■ **Work to complete**
1. In the article about the "White Lives Matter" organizers, who coined the 14 Words slogan?
2. Write the next few paragraphs of the article about the "White Lives Matter" organizers, starting right after its final quote.

■ **Extracted text**
The phrase "secure the existence of your people" is a direct reference to the 14 Words, a slogan that has become the unifying creed among white supremacists in North America, Europe and Australia. The slogan was coined by David Lane, a member of the terrorist group the Order who received a 150-year sentence for his role in the 1984 murder of Alan Berg, a Jewish talk-radio host who spoke out against white supremacists.

In the private Telegram channel where the top admins involved in planning the "White Lives Matter" rallies gathered, "Bolts" positioned himself as a mediator eager to promote unity. Expressing frustration about infighting and bickering in the group, he wrote on April 5: "This shit is why we fail. We all have different options about things. Deal with it! I don't care if you are a Proud Boy or [National Socialist] or fucking Atomwaffen."

Later that week, after breaking from the hub organizing group for "White Lives Matter," he told the Raleigh group involved in the founding of American Union Fascist that he is disenchanted with electoral politics. In doing so, he espoused an antisemitic conspiracy theory that the Jews are promoting immigration to destroy white people. He said he envisioned his new group as a force for action in between two poles of the white power movement.

"So, you've got people on the other end of the spectrum, talking about, 'Oh, fuck it, this is total war. We're gonna be fighting with guns for our race,'" Bolts said. "We've got people on the other side saying shitposts. We've got people in the middle like us saying, 'We will do what we have to do.' I don't wake up in the morning with a boner to go kill people. I really don't. If you look at Atomwaffen or some shit, or some people like that, I don't necessarily want that. I want to be the person, I want to be the group that's in the middle saying, 'We will do what we have to do.'"

"Bolts" disclosed his enlistment in the National Guard when one of the other chat participants, an older man with the username "Dale Gribble," shared that he had served in the Guard.

"What are you?" "Dale Gribble" asked. "I mean, you don't have to disclose that. But, no, it's just good for camaraderie's sake, you know?"

"I go to Virginia Beach once a month," "Bolts" responded. "My MOS is 13-B. Like I said, I just started a couple months ago."

Following the Jan. 6 insurrection, Defense Secretary Lloyd Austin ordered a stand down requiring commanders and leaders in all units to address extremism in the ranks. But according to the National Guard Association of the United States, Austin's order granted extensions to Guard and Reserve units.

"If word gets to the National Guard and the actual identity of this person is determined, the way the Department of Defense is taking steps forward, I really think they would take information about this individual seriously, investigate whether he was involved, and take appropriate action," said Magyarics of the ADL.

■ **Collected data**

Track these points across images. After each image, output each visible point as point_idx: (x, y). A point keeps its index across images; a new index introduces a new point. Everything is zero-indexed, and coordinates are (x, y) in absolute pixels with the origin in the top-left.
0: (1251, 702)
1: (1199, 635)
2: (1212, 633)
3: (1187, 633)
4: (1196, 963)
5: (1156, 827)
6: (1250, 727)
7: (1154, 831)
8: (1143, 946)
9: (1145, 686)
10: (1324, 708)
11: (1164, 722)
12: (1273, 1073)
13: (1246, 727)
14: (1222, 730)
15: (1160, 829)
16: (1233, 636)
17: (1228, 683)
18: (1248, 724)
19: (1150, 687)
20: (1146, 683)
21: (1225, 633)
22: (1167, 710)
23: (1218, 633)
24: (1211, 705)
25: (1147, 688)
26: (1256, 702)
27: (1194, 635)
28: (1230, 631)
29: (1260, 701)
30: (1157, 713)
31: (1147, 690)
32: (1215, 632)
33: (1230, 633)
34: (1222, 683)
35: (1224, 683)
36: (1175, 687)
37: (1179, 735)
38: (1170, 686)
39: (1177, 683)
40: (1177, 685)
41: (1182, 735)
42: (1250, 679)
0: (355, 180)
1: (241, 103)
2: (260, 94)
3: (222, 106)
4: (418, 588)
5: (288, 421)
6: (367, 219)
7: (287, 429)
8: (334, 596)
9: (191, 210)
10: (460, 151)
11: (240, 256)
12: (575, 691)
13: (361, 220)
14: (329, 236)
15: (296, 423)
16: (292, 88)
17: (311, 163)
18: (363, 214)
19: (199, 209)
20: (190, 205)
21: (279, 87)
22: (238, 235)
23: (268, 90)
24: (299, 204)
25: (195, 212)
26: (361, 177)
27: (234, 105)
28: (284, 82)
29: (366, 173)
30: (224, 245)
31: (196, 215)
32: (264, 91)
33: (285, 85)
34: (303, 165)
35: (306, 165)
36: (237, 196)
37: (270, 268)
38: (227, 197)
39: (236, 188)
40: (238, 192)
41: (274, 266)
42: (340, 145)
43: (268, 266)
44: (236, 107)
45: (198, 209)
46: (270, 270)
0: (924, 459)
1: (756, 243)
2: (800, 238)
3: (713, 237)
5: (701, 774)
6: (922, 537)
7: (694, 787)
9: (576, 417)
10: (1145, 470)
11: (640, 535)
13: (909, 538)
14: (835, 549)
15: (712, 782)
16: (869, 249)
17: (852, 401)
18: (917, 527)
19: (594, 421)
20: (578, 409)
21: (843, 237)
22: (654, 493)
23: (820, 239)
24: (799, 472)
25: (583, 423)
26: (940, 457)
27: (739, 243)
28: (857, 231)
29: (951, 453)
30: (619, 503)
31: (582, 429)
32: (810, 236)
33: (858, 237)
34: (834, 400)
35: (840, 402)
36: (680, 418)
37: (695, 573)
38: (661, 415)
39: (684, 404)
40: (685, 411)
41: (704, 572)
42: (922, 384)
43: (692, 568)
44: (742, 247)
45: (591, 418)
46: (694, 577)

■ **Response list**
1. David Lane, a member of the terrorist group the Order, coined the 14 Words slogan.

2.
Fear of doxing is likely to constrain American Union Fascist and similar groups spun off from the "White Lives Matter" effort, at least in the short term, according to both Magyarics and Megan Squire, a data scientist at Elon University who monitors extremist groups.

In the case of the April 11 event, fear of counter-protesters proved to be an effective deterrent. (Ultimately, 90 antifascists showed up in Raleigh on April 11. They took to the streets, chanting, "When Black lives are under attack, what do we do? Stand up, fight back.")

Imagining the outcome if he were to follow through on the plan for the "White Lives Matter rally," Bolts predicted two days prior to the scheduled event: "Those marches, they're going to be a fucking failure. I mean, one of them might be okay, but it's going to either be they get a whole bunch of people to show up and it's going to be fucking Charlottesville all over again or 12 people are going to show up and get the shit kicked out of them."

Squire said the outcome of the "White Lives Matter" marches suggests that for the time being, white power organizing is likely to remain largely in the digital space.

"They tried, and I think we should log this as a failure," she said. "First, a failure of their own ability to put bodies on the street. And second — the reason they can't is because of increased scrutiny, and pressure from media and antifascists on the street. It's hard for these guys to operate and get numbers in that environment. The mode of organizing has to change.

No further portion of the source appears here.